The limited partnership agreement of Behringer Harvard Mid-Term Value Enhancement Fund I LP requires that beginning the fiscal year ended December 31, 2009, the Fund’s general partners provide its limited partners annually an estimate of the amount a holder of limited partnership units would receive if the Fund properties were sold at their fair market values as of the close of the Fund’s fiscal year, and the proceeds from the sale of the properties (without reduction for selling expenses), together with other funds of the Fund, were distributed in a liquidation of the Fund.

On January 14, 2010, Behringer Harvard Advisors I LP, the Fund’s co-general partner, adopted a new estimated value per limited partnership unit as of December 31, 2009.  As part of the general partner’s valuation process, and as required by the Fund’s limited partnership agreement, the general partner has obtained the opinion of an independent third party, Robert A. Stanger & Co., Inc., that the estimated valuation is reasonable and was prepared in accordance with appropriate methods for valuing real estate.  Robert A. Stanger & Co., founded in 1978, is a nationally recognized investment banking firm specializing in real estate, REITs and direct participation programs such as the Fund.

The new estimated valuation per limited partnership unit as of December 31, 2009 is $7.09.  This new estimated valuation will be reflected on your customer statement for the first quarter of 2010.

This estimated value may not reflect the amount you would obtain if you were to sell your units or if we liquidated our assets.  For a detailed description of the valuation methodologies used by the general partner and other limitations related to the estimated valuation, please refer to the Current Report on Form 8-K filed by the Fund with the Securities and Exchange Commission on January 14, 2010.  A copy of the Form 8-K is available without charge at the SEC’s website, www.sec.gov, or at www.behringerharvard.com.

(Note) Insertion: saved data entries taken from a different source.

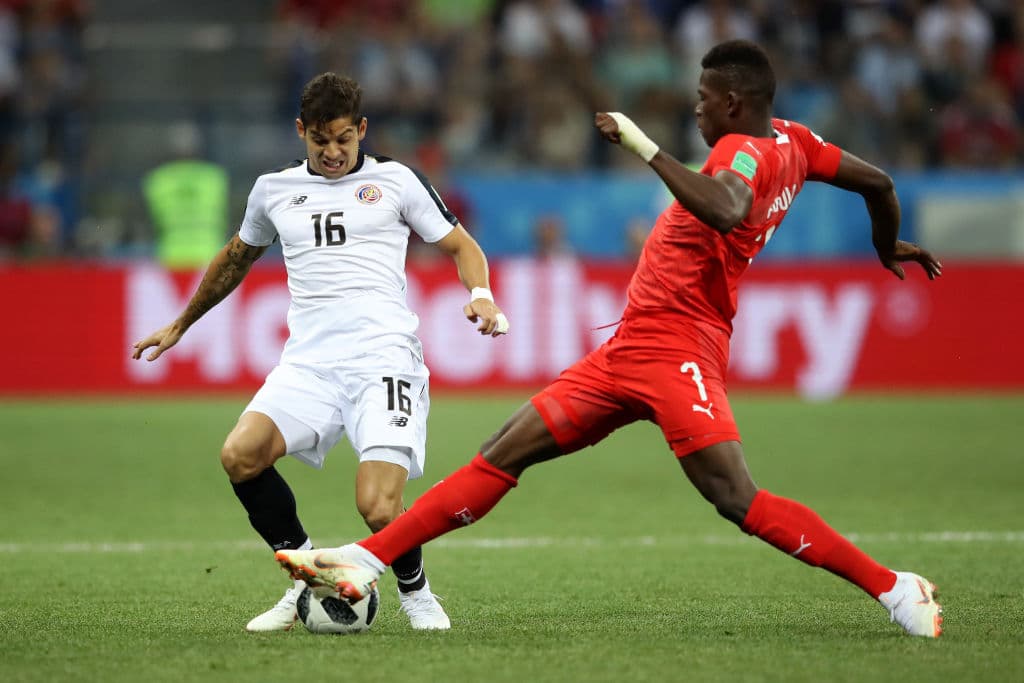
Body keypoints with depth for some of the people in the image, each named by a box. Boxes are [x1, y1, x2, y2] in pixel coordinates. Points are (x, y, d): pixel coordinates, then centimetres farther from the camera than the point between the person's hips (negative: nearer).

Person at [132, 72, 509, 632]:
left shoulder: (395, 181, 8)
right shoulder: (274, 190, 17)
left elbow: (462, 247, 15)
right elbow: (236, 259, 34)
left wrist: (480, 295, -7)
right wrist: (180, 326, 43)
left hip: (384, 359, -4)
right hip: (308, 364, 4)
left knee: (379, 510, -21)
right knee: (240, 455, -24)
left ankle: (415, 593, 13)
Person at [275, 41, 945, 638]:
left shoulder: (747, 150, -14)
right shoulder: (793, 142, 13)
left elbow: (725, 213, -36)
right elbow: (877, 181, 23)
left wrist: (646, 147, -29)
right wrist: (889, 247, 42)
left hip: (676, 351, -10)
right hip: (629, 350, 10)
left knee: (737, 500, -20)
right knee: (500, 458, 5)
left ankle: (896, 589, -13)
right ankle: (367, 560, 4)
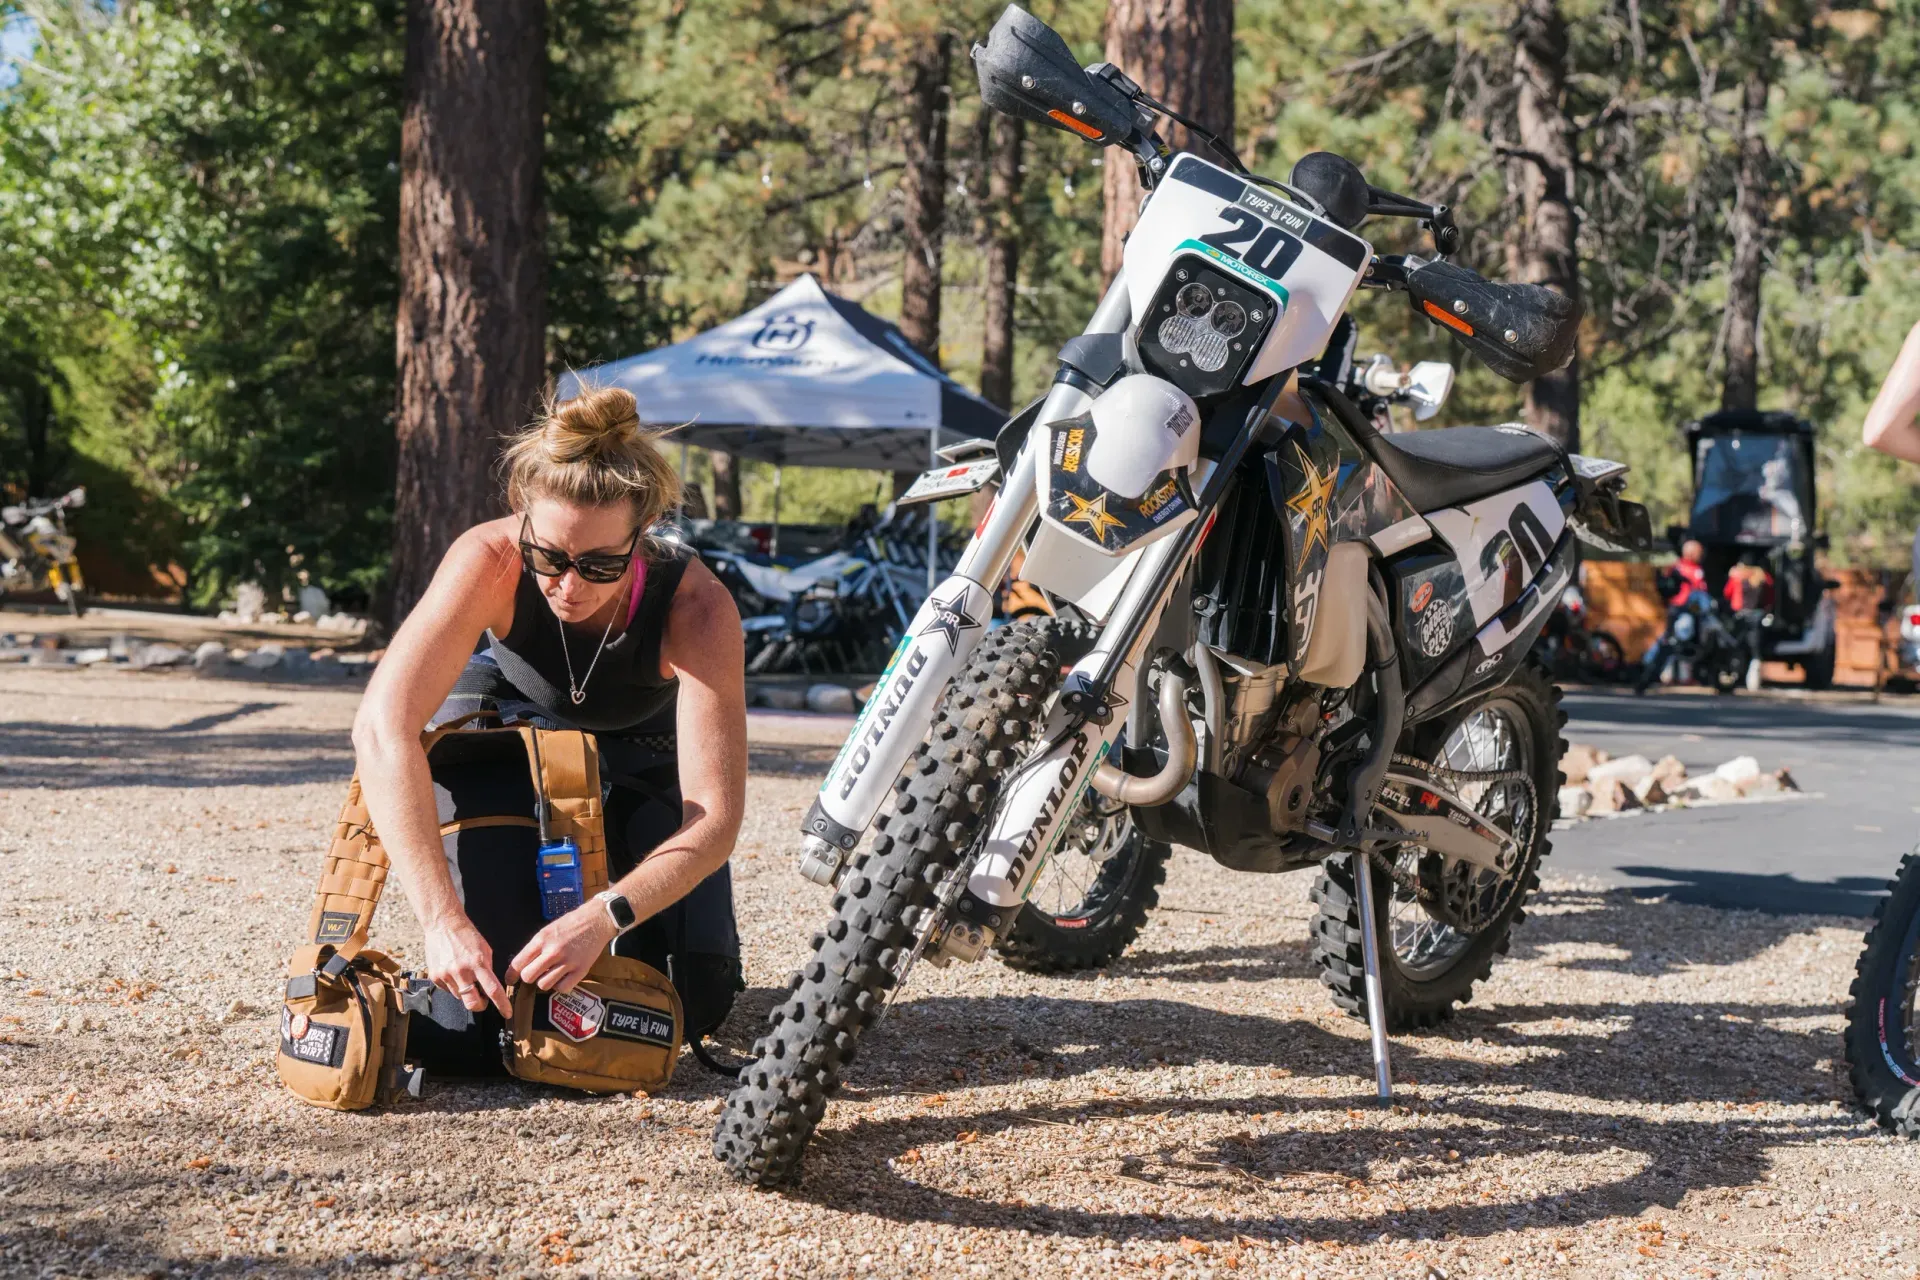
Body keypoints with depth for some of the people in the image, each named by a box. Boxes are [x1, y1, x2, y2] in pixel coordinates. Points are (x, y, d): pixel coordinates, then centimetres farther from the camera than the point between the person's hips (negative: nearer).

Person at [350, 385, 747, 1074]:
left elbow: (714, 818, -37)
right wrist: (442, 919, -51)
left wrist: (602, 920, -53)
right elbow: (383, 726, -44)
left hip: (643, 749, 1)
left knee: (694, 1002, -6)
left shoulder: (697, 608, -37)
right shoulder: (489, 559, -37)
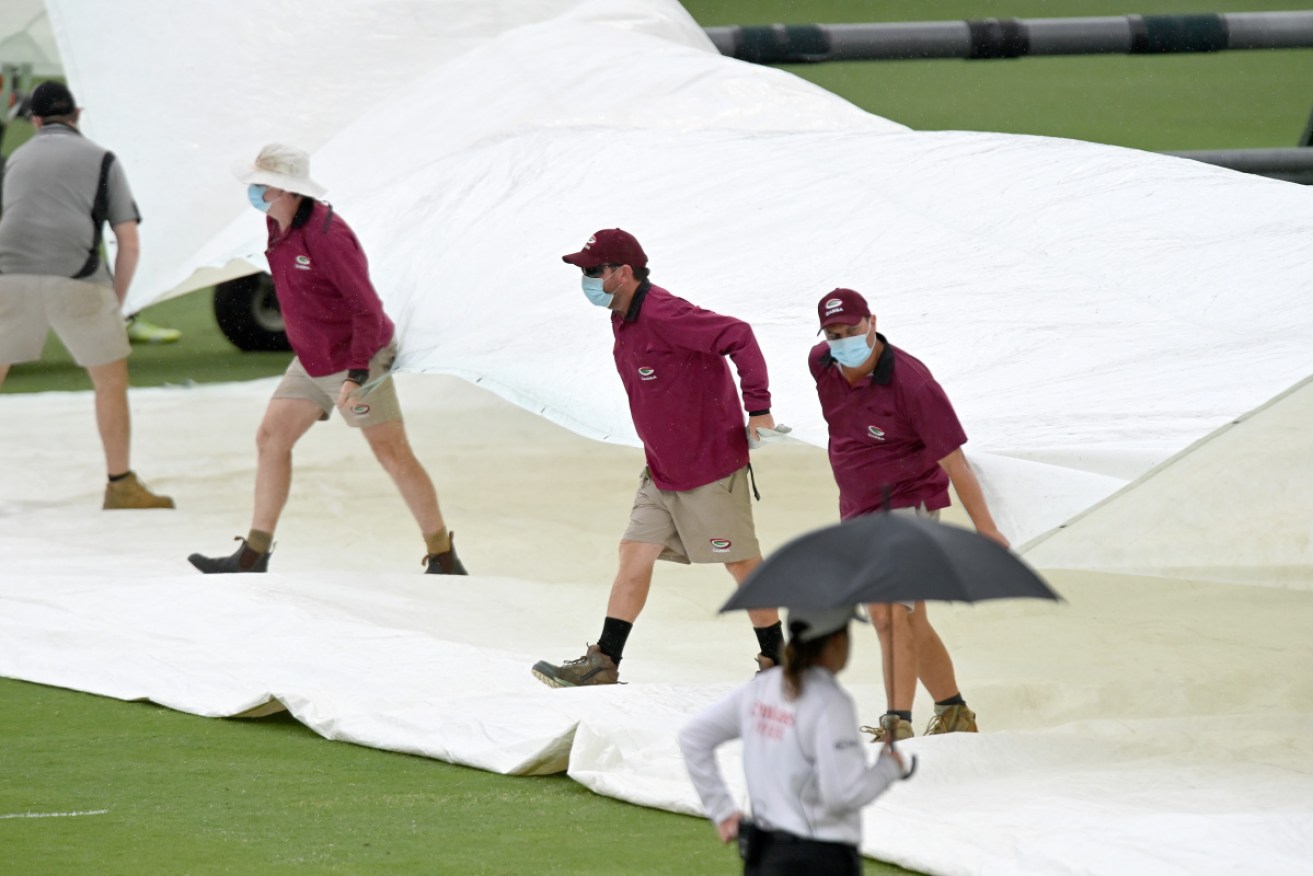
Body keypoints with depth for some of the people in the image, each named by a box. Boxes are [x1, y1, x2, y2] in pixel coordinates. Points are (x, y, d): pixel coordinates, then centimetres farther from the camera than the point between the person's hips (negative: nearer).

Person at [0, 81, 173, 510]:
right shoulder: (102, 161, 11)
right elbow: (129, 243, 6)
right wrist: (116, 304, 17)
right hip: (76, 281, -2)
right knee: (112, 379, 13)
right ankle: (122, 486, 11)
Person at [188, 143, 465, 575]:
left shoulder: (326, 236, -26)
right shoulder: (278, 225, 1)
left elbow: (368, 308, -25)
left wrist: (356, 376, -30)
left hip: (357, 361, -9)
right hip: (314, 361, 9)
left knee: (393, 456, -2)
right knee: (271, 439, 4)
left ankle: (444, 561, 8)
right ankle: (253, 556, 9)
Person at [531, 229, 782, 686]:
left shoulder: (662, 315, -23)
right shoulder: (624, 319, 7)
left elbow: (738, 336, -28)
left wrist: (758, 408, -27)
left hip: (710, 467, -9)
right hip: (662, 472, 9)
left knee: (742, 563, 3)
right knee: (634, 554, 4)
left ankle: (777, 660, 16)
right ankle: (603, 663, 4)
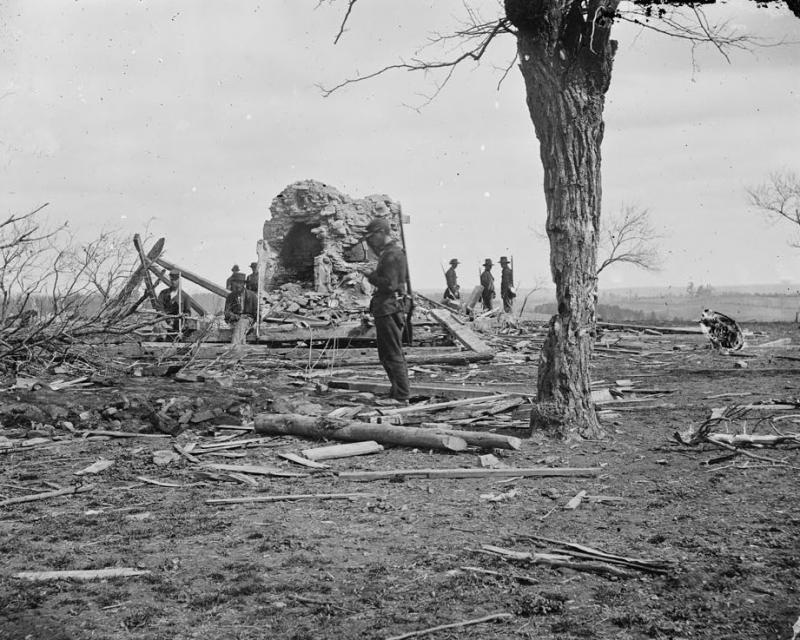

The current downturn in the economy has had a negative effect on commercial property values and has severely limited access to the capital markets.  As a result, this valuation generally represents asset values which we believe are quite depressed.  As contemplated by the Fund’s partnership agreement, the general partner will update its estimated value per unit annually.
 
Generally, we do not anticipate selling the Fund’s assets unless we think it makes sense for a particular asset, or until the economy has improved, and we have the opportunity to realize additional value.  For instance, as we have mentioned to you in prior correspondence, we have had some interest from a purchaser in our building in Hopkins, Minnesota.  We have entered into a purchase agreement for that building, and if this sale were to close, we currently estimate that the return to the Fund would be approximately break-even.  The Hopkins building has one tenant, Sungard Financial Systems LLC, and SunGard’s lease has approximately 7 years remaining, with SunGard being able to terminate the lease in approximately 5 years.  Because of the decreasing term of the lease, management feels that this offer should be accepted, rather than waiting and attempting to market the building when the building’s sole tenant has a shorter lease, which management feels would negatively affect the value of the building.  For more information on this potential sale, including conditions for the sale to close, please refer to our Current Report on Form 8-K that we filed with the SEC on February 9, 2010.  A copy of the Form 8-K is available without charge at www.sec.gov or www.behringerharvard.com.

In addition, we are diligently working to renew current leases or secure new leases with quality tenants to increase net operating income and the ultimate value of our assets and to execute on other value creation strategies.  We are also trying to minimize expenses when possible.  We will continue to work to meet the intended timeframe for the Fund to liquidate by 2013.
 

 
 

 
 
We appreciate your continued support in our efforts as we strive to continue to perform in the current challenging market.
 
Very truly yours,


Robert S. Aisner
President and CEO
Behringer Harvard Advisors I LP, Co-General Partner


Robert Behringer
General Partner and Chairman,
Behringer Harvard Advisors I LP

Forward-looking statements that were true at the time made may ultimately prove to be incorrect or false.  The Fund cautions investors not to place undue reliance on forward-looking statements, which reflect the Fund’s management’s view only as of the date of this letter.  The Fund undertakes no obligation to update or revise forward-looking statements to reflect changed assumptions, the occurrence of unanticipated events or changes to future operating results.  Factors that could cause actual results to differ materially from any forward-looking statements made in this letter include changes in general economic conditions, changes in real estate conditions, construction costs that may exceed estimates, construction delays, increases in interest rates, lease-up risks, inability to obtain new tenants upon the expiration of existing leases, and the potential need to fund tenant improvements or other capital expenditures out of operating cash flow.  The forward-looking statements should be read in light of the risk factors identified in the “Risk Factors” section of the Fund’s Annual Report on Form 10-K for the year ended December 31, 2008, as filed with the SEC and the risks identified in Part II, Item 1A of its subsequent quarterly reports on Form 10-Q as filed with the SEC.  The Fund’s filings are available free of charge at the SEC’s website at www.sec.gov or at the website maintained for the Fund at www.behringerharvard.com.